On July 30th Britain's Danny Williams enters the ring to tackle the remains of the Mike Tyson myth carrying more than just the hope of finally fulfilling his undoubted potential. Nope. Williams, alongside Light-Welterweight hope Ricky Hatton and the guardians of his October clash with Vivian Harris, have the added responsibility of saving British boxing from itself too.
All this just three years on from the fanfare that announced terrestrial television's (BBC) return to boxing, inspired by Audley Harrison's Sydney gold medal. Sadly the inspiration didn't last, their much-heralded partnership never delivered as it could and the BBC withdrew last month, the loss of access to this broader audience leaving British boxing reliant on the marginal world of satellite coverage.
And it is this confined existence that threatens the future prosperity of boxing in the UK. For too long the sport has grown fat and stale on inconsequential belts and uncompetitive contests, but the realisation that the sport was or is perilously close to self-suffocation appears to have finally dawned on the sport's 'movers' and 'shakers'.
Fans and writers have been the driving force though, providing a timely reminder that without the fans, hardcore, mainstream or otherwise, the sport is little more than a bygone curiosity. Sure the pressure has been exerted through television networks, but it is the viewing public that shapes their agenda.
However, it is boxing's collective quest for the mainstream fan that the loss of terrestrial television hits hardest, and that quest has become the sport's number one priority. You know mainstream fans; the football guys, the rugby guys, the guy in the bar who used to watch Eubank, Bruno and McGuigan. Those are the fans the sport needs if it is to emerge from its current slumber. But just how does British, and global boxing for that matter, ever win back the casual, mainstream fan? They've been gone a long time after all.
There are perhaps only two solutions.
Firstly, the sport needs to stop selling its soul for short-term money and ditch the litany of meaningless belts it presents as world-class. It serves only to complicate and confuse the title picture. If there are upwards of five world champions at every weight how can the sport expect mainstream fans to keep up and, importantly, be interested?
After all, these peripheral baubles mean nothing to hardcore fans for whom the two fighters and their respective abilities are the only factors that matter. So if the belts mean nothing to hardcore fans and their existence creates a knowledge barrier that simply excludes the mainstream fan and serves to undermine the genuinely talented fighters the UK does have, what purpose do the belts actually have?
Frustratingly, these inconsequential belts promote a lack of competition, but security for their custodians; fighters become comfortable earning good money for minimal risk defending these illicit decorations. The result, the best fighters rarely tackle each other. In fact, when they do it is such a shock they demand prohibitively large purses, often wrecking the fights fans want to see.

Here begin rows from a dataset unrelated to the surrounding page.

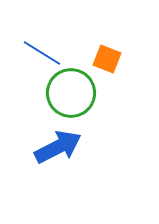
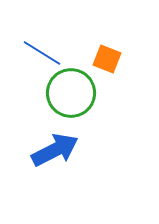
blue arrow: moved 3 px left, 3 px down
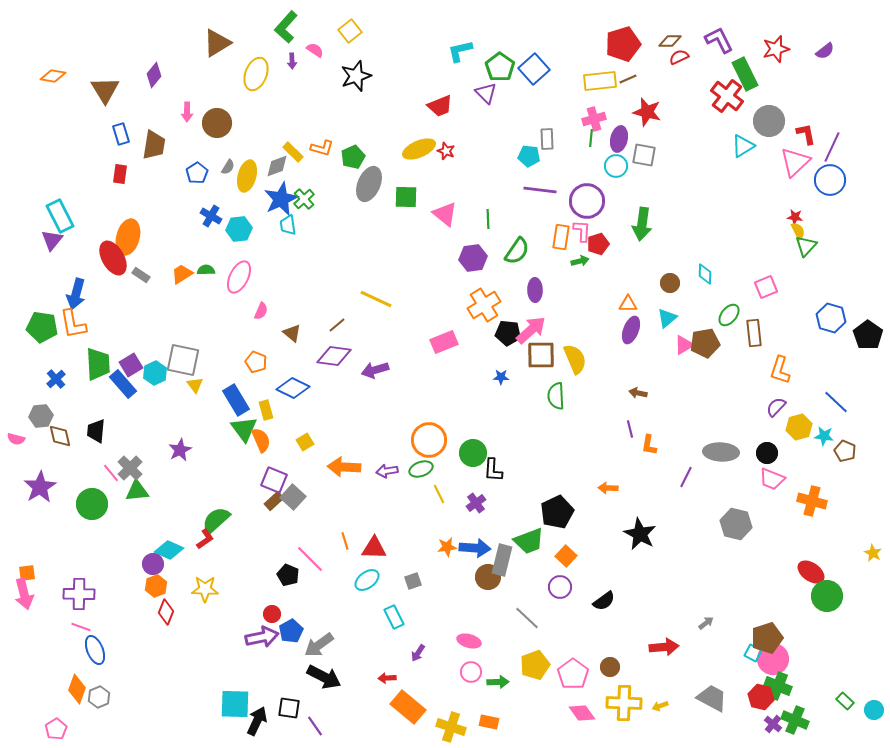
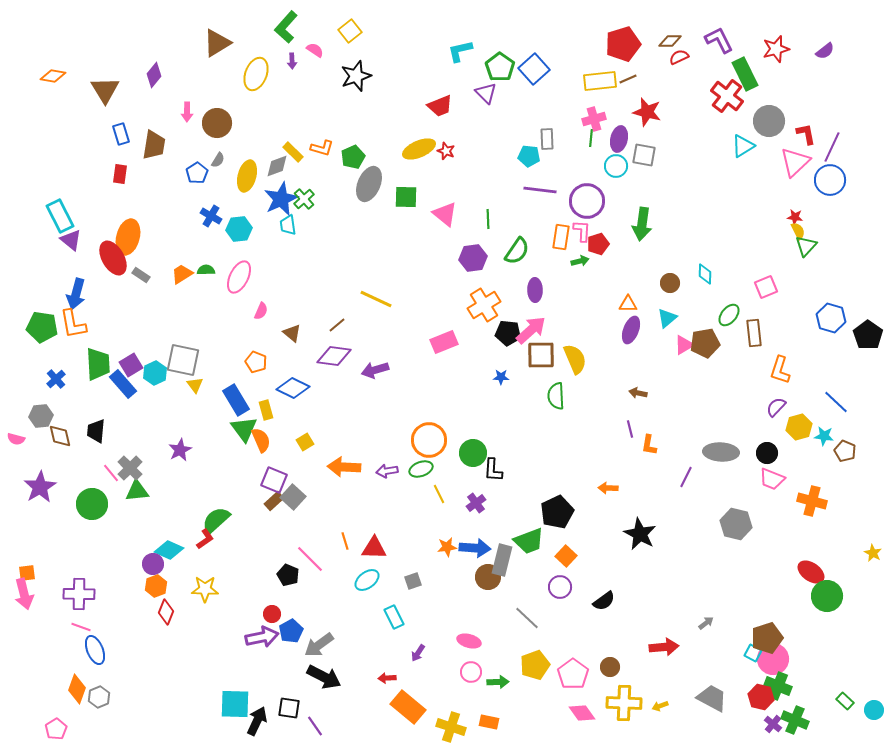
gray semicircle at (228, 167): moved 10 px left, 7 px up
purple triangle at (52, 240): moved 19 px right; rotated 30 degrees counterclockwise
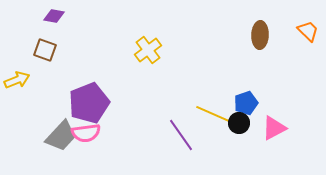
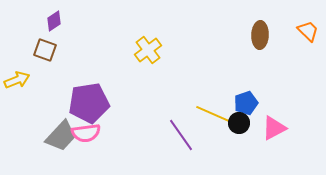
purple diamond: moved 5 px down; rotated 45 degrees counterclockwise
purple pentagon: rotated 12 degrees clockwise
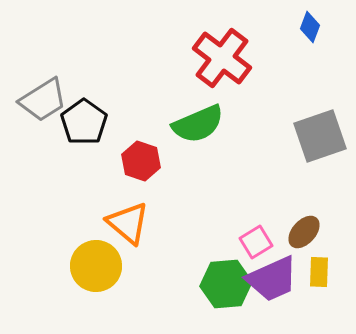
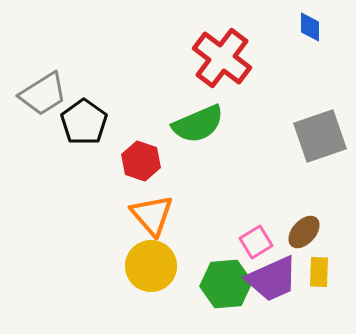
blue diamond: rotated 20 degrees counterclockwise
gray trapezoid: moved 6 px up
orange triangle: moved 24 px right, 8 px up; rotated 9 degrees clockwise
yellow circle: moved 55 px right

Meaningful contests between comparable fighters provide more entertainment and a clearer indication of the true hierarchy at each weight. The fans, through the television networks, have begun to demand these bouts and the promoters and fighters may finally be taking heed. Most notably the clamour for a meaningful contest for Ricky Hatton reached a peak this summer that resulted in the mouth-watering prospect of Hatton v Harris this October.
This is a fight to tell your friends about, two prime, top five Light-Welterweights with pleasing styles going at it for a more legitimate slice of the title. Its genuine fights like this that represent the improved 'product' the terrestrial broadcasters demand to be able to realistically present boxing to the masses. But boxing has to learn this hard lesson and it won't be done with just one fight.
The only other route out of this decline is for the sport to produce a breakout star, a fighter that can capture the public imagination as Naseem Hamed did in the 90's. Without terrestrial television this is harder to do. Hamed, like his predecessors McGuigan, Bruno et al, secured his notoriety and popularity through this broader exposure.
So how can it happen?
Ultimately, it may be the hugely entertaining Hatton or the precociously talented David Haye or perhaps even Britain's sole Olympian Amir Khan, but in the short term the onus is on Danny Williams. Because come July 30th he has a priceless opportunity to beat a man every adult in the UK recognizes and put the sport back into the public consciousness. That kind of profile and recognition simply cannot be bought.
The benefits run much deeper than one heavyweight's career and the £200,000 purse he's rumoured to be receiving. For British boxing to have an active heavyweight with a win over Tyson represents pretty much the perfect 'get out of jail free card.'
In reality the sport probably needs the short term boost of a Williams win AND a long term commitment to meaningful competitive bouts.
But for heavens sake nobody tell Danny we're depending on him. You know how he gets? You don't? Let me guess, you're a football fan, right?